▶ [YOUR INSTRUCTIONS]:
Below is a listing to transcribe in full and exactly; keep the pictures out.

▶ [MATERIAL TO PROCESS]:
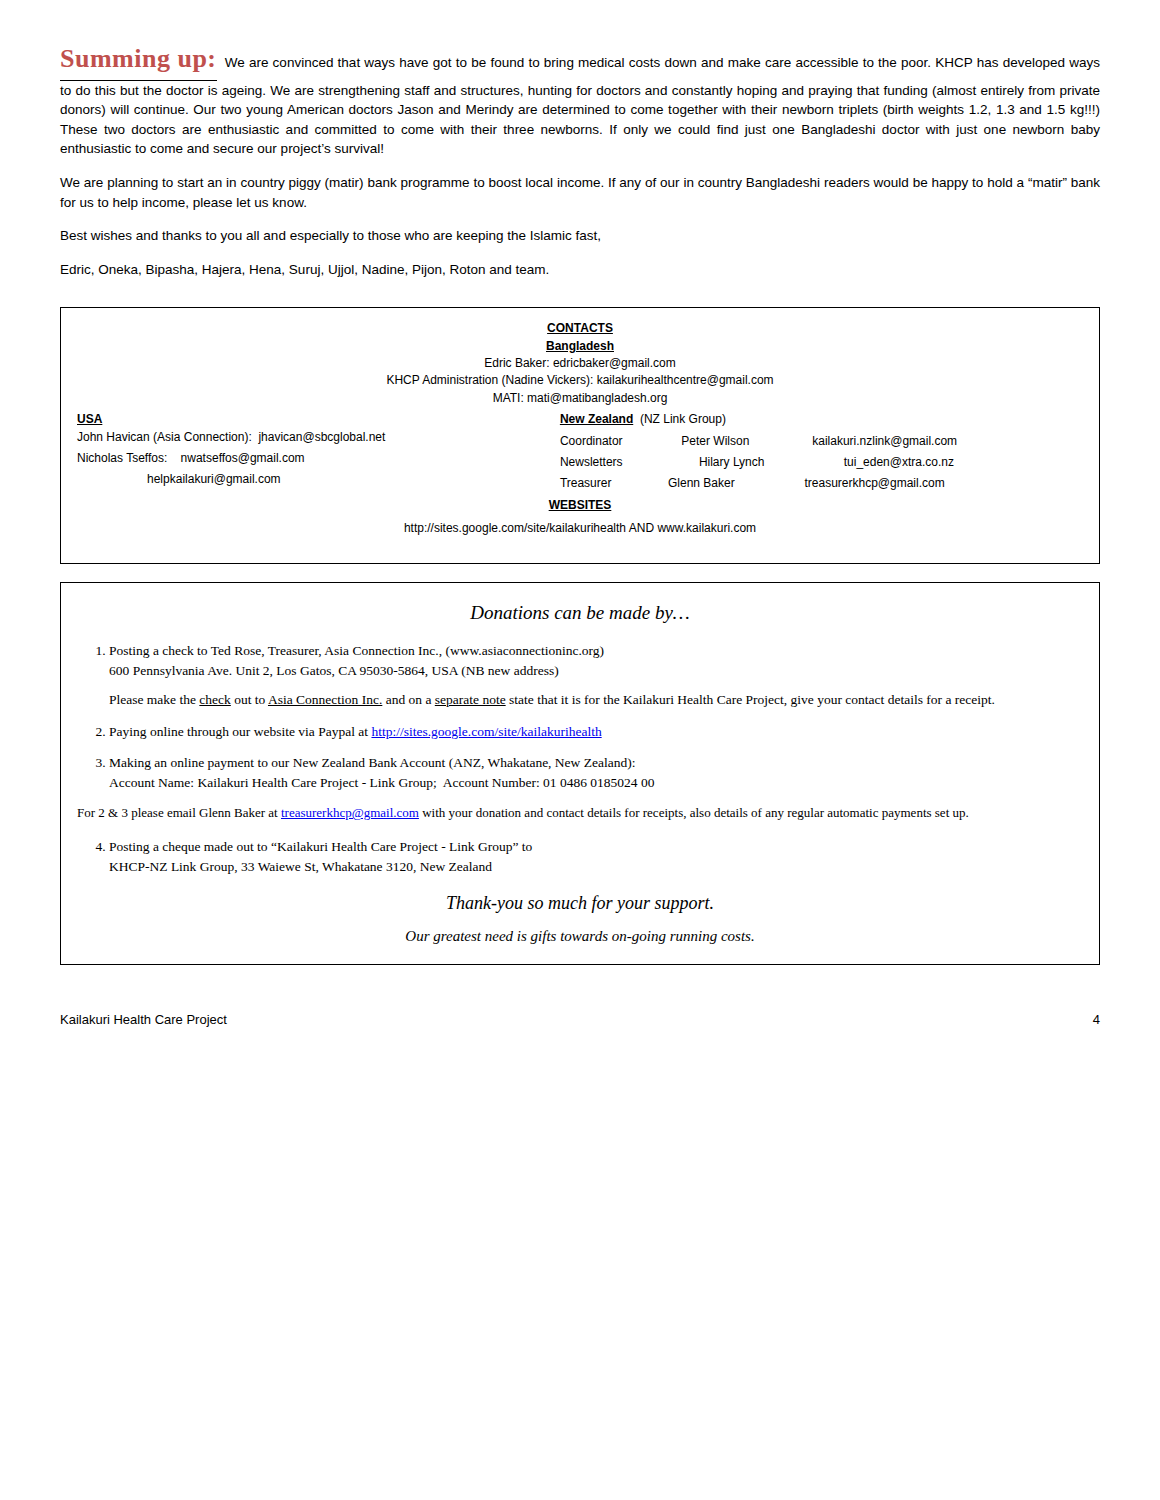Summing up: We are convinced that ways have got to be found to bring medical costs down and make care accessible to the poor. KHCP has developed ways to do this but the doctor is ageing. We are strengthening staff and structures, hunting for doctors and constantly hoping and praying that funding (almost entirely from private donors) will continue. Our two young American doctors Jason and Merindy are determined to come together with their newborn triplets (birth weights 1.2, 1.3 and 1.5 kg!!!) These two doctors are enthusiastic and committed to come with their three newborns. If only we could find just one Bangladeshi doctor with just one newborn baby enthusiastic to come and secure our project’s survival!
We are planning to start an in country piggy (matir) bank programme to boost local income. If any of our in country Bangladeshi readers would be happy to hold a “matir” bank for us to help income, please let us know.
Best wishes and thanks to you all and especially to those who are keeping the Islamic fast,
Edric, Oneka, Bipasha, Hajera, Hena, Suruj, Ujjol, Nadine, Pijon, Roton and team.
CONTACTS
Bangladesh
Edric Baker: edricbaker@gmail.com
KHCP Administration (Nadine Vickers): kailakurihealthcentre@gmail.com
MATI: mati@matibangladesh.org
| USA | New Zealand (NZ Link Group) |
| John Havican (Asia Connection): jhavican@sbcglobal.net | / Coordinator / Peter Wilson / kailakuri.nzlink@gmail.com / |
| Nicholas Tseffos: nwatseffos@gmail.com | / Newsletters / Hilary Lynch / tui_eden@xtra.co.nz / |
| helpkailakuri@gmail.com | / Treasurer / Glenn Baker / treasurerkhcp@gmail.com / |
WEBSITES
http://sites.google.com/site/kailakurihealth AND www.kailakuri.com
Donations can be made by…
Posting a check to Ted Rose, Treasurer, Asia Connection Inc., (www.asiaconnectioninc.org)
600 Pennsylvania Ave. Unit 2, Los Gatos, CA 95030-5864, USA (NB new address)
Please make the check out to Asia Connection Inc. and on a separate note state that it is for the Kailakuri Health Care Project, give your contact details for a receipt.
Paying online through our website via Paypal at http://sites.google.com/site/kailakurihealth
Making an online payment to our New Zealand Bank Account (ANZ, Whakatane, New Zealand):
Account Name: Kailakuri Health Care Project - Link Group; Account Number: 01 0486 0185024 00
For 2 & 3 please email Glenn Baker at treasurerkhcp@gmail.com with your donation and contact details for receipts, also details of any regular automatic payments set up.
Posting a cheque made out to “Kailakuri Health Care Project - Link Group” to
KHCP-NZ Link Group, 33 Waiewe St, Whakatane 3120, New Zealand
Thank-you so much for your support.
Our greatest need is gifts towards on-going running costs.
Kailakuri Health Care Project 4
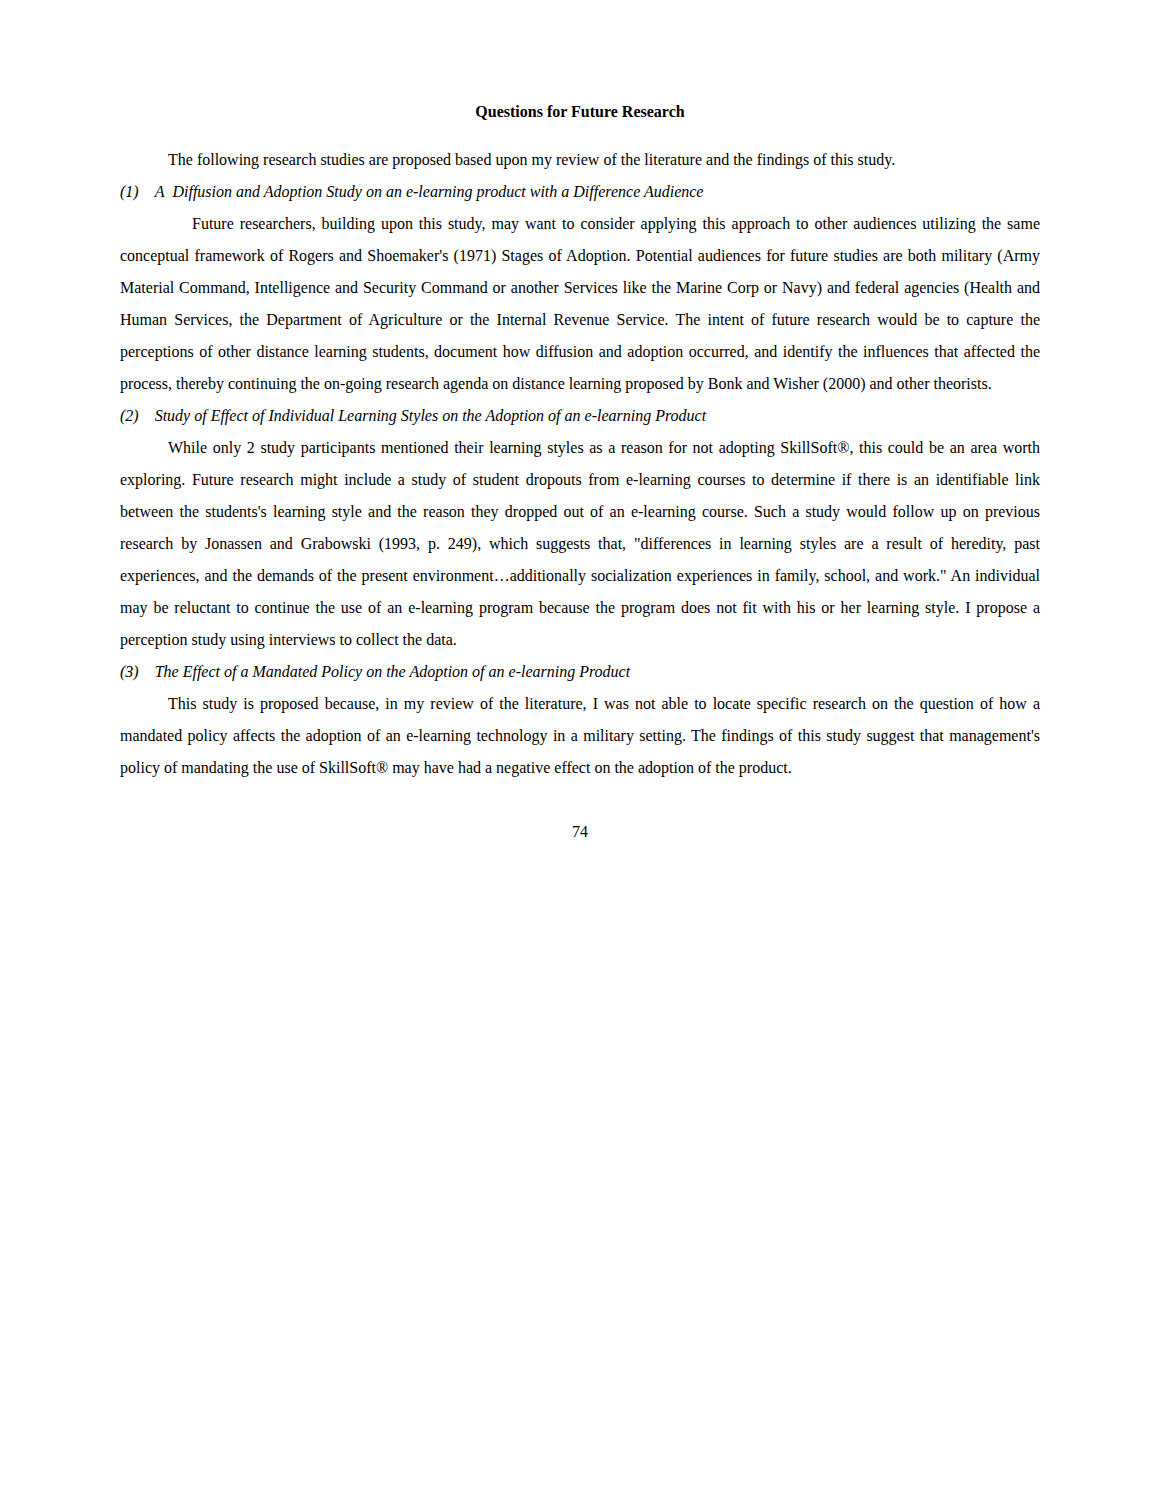Questions for Future Research
The following research studies are proposed based upon my review of the literature and the findings of this study.
(1) A Diffusion and Adoption Study on an e-learning product with a Difference Audience
Future researchers, building upon this study, may want to consider applying this approach to other audiences utilizing the same conceptual framework of Rogers and Shoemaker's (1971) Stages of Adoption. Potential audiences for future studies are both military (Army Material Command, Intelligence and Security Command or another Services like the Marine Corp or Navy) and federal agencies (Health and Human Services, the Department of Agriculture or the Internal Revenue Service. The intent of future research would be to capture the perceptions of other distance learning students, document how diffusion and adoption occurred, and identify the influences that affected the process, thereby continuing the on-going research agenda on distance learning proposed by Bonk and Wisher (2000) and other theorists.
(2) Study of Effect of Individual Learning Styles on the Adoption of an e-learning Product
While only 2 study participants mentioned their learning styles as a reason for not adopting SkillSoft®, this could be an area worth exploring. Future research might include a study of student dropouts from e-learning courses to determine if there is an identifiable link between the students's learning style and the reason they dropped out of an e-learning course. Such a study would follow up on previous research by Jonassen and Grabowski (1993, p. 249), which suggests that, "differences in learning styles are a result of heredity, past experiences, and the demands of the present environment…additionally socialization experiences in family, school, and work." An individual may be reluctant to continue the use of an e-learning program because the program does not fit with his or her learning style. I propose a perception study using interviews to collect the data.
(3) The Effect of a Mandated Policy on the Adoption of an e-learning Product
This study is proposed because, in my review of the literature, I was not able to locate specific research on the question of how a mandated policy affects the adoption of an e-learning technology in a military setting. The findings of this study suggest that management's policy of mandating the use of SkillSoft® may have had a negative effect on the adoption of the product.
74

▶ [ANSWER]:
Summing up: We are convinced that ways have got to be found to bring medical costs down and make care accessible to the poor. KHCP has developed ways to do this but the doctor is ageing. We are strengthening staff and structures, hunting for doctors and constantly hoping and praying that funding (almost entirely from private donors) will continue. Our two young American doctors Jason and Merindy are determined to come together with their newborn triplets (birth weights 1.2, 1.3 and 1.5 kg!!!) These two doctors are enthusiastic and committed to come with their three newborns. If only we could find just one Bangladeshi doctor with just one newborn baby enthusiastic to come and secure our project’s survival!
We are planning to start an in country piggy (matir) bank programme to boost local income. If any of our in country Bangladeshi readers would be happy to hold a “matir” bank for us to help income, please let us know.
Best wishes and thanks to you all and especially to those who are keeping the Islamic fast,
Edric, Oneka, Bipasha, Hajera, Hena, Suruj, Ujjol, Nadine, Pijon, Roton and team.
CONTACTS
Bangladesh
Edric Baker: edricbaker@gmail.com
KHCP Administration (Nadine Vickers): kailakurihealthcentre@gmail.com
MATI: mati@matibangladesh.org
| USA | New Zealand (NZ Link Group) |
| John Havican (Asia Connection): jhavican@sbcglobal.net | / Coordinator / Peter Wilson / kailakuri.nzlink@gmail.com / |
| Nicholas Tseffos: nwatseffos@gmail.com | / Newsletters / Hilary Lynch / tui_eden@xtra.co.nz / |
| helpkailakuri@gmail.com | / Treasurer / Glenn Baker / treasurerkhcp@gmail.com / |
WEBSITES
http://sites.google.com/site/kailakurihealth AND www.kailakuri.com
Donations can be made by…
Posting a check to Ted Rose, Treasurer, Asia Connection Inc., (www.asiaconnectioninc.org)
600 Pennsylvania Ave. Unit 2, Los Gatos, CA 95030-5864, USA (NB new address)
Please make the check out to Asia Connection Inc. and on a separate note state that it is for the Kailakuri Health Care Project, give your contact details for a receipt.
Paying online through our website via Paypal at http://sites.google.com/site/kailakurihealth
Making an online payment to our New Zealand Bank Account (ANZ, Whakatane, New Zealand):
Account Name: Kailakuri Health Care Project - Link Group; Account Number: 01 0486 0185024 00
For 2 & 3 please email Glenn Baker at treasurerkhcp@gmail.com with your donation and contact details for receipts, also details of any regular automatic payments set up.
Posting a cheque made out to “Kailakuri Health Care Project - Link Group” to
KHCP-NZ Link Group, 33 Waiewe St, Whakatane 3120, New Zealand
Thank-you so much for your support.
Our greatest need is gifts towards on-going running costs.
Kailakuri Health Care Project 4
Questions for Future Research
The following research studies are proposed based upon my review of the literature and the findings of this study.
(1) A Diffusion and Adoption Study on an e-learning product with a Difference Audience
Future researchers, building upon this study, may want to consider applying this approach to other audiences utilizing the same conceptual framework of Rogers and Shoemaker's (1971) Stages of Adoption. Potential audiences for future studies are both military (Army Material Command, Intelligence and Security Command or another Services like the Marine Corp or Navy) and federal agencies (Health and Human Services, the Department of Agriculture or the Internal Revenue Service. The intent of future research would be to capture the perceptions of other distance learning students, document how diffusion and adoption occurred, and identify the influences that affected the process, thereby continuing the on-going research agenda on distance learning proposed by Bonk and Wisher (2000) and other theorists.
(2) Study of Effect of Individual Learning Styles on the Adoption of an e-learning Product
While only 2 study participants mentioned their learning styles as a reason for not adopting SkillSoft®, this could be an area worth exploring. Future research might include a study of student dropouts from e-learning courses to determine if there is an identifiable link between the students's learning style and the reason they dropped out of an e-learning course. Such a study would follow up on previous research by Jonassen and Grabowski (1993, p. 249), which suggests that, "differences in learning styles are a result of heredity, past experiences, and the demands of the present environment…additionally socialization experiences in family, school, and work." An individual may be reluctant to continue the use of an e-learning program because the program does not fit with his or her learning style. I propose a perception study using interviews to collect the data.
(3) The Effect of a Mandated Policy on the Adoption of an e-learning Product
This study is proposed because, in my review of the literature, I was not able to locate specific research on the question of how a mandated policy affects the adoption of an e-learning technology in a military setting. The findings of this study suggest that management's policy of mandating the use of SkillSoft® may have had a negative effect on the adoption of the product.
74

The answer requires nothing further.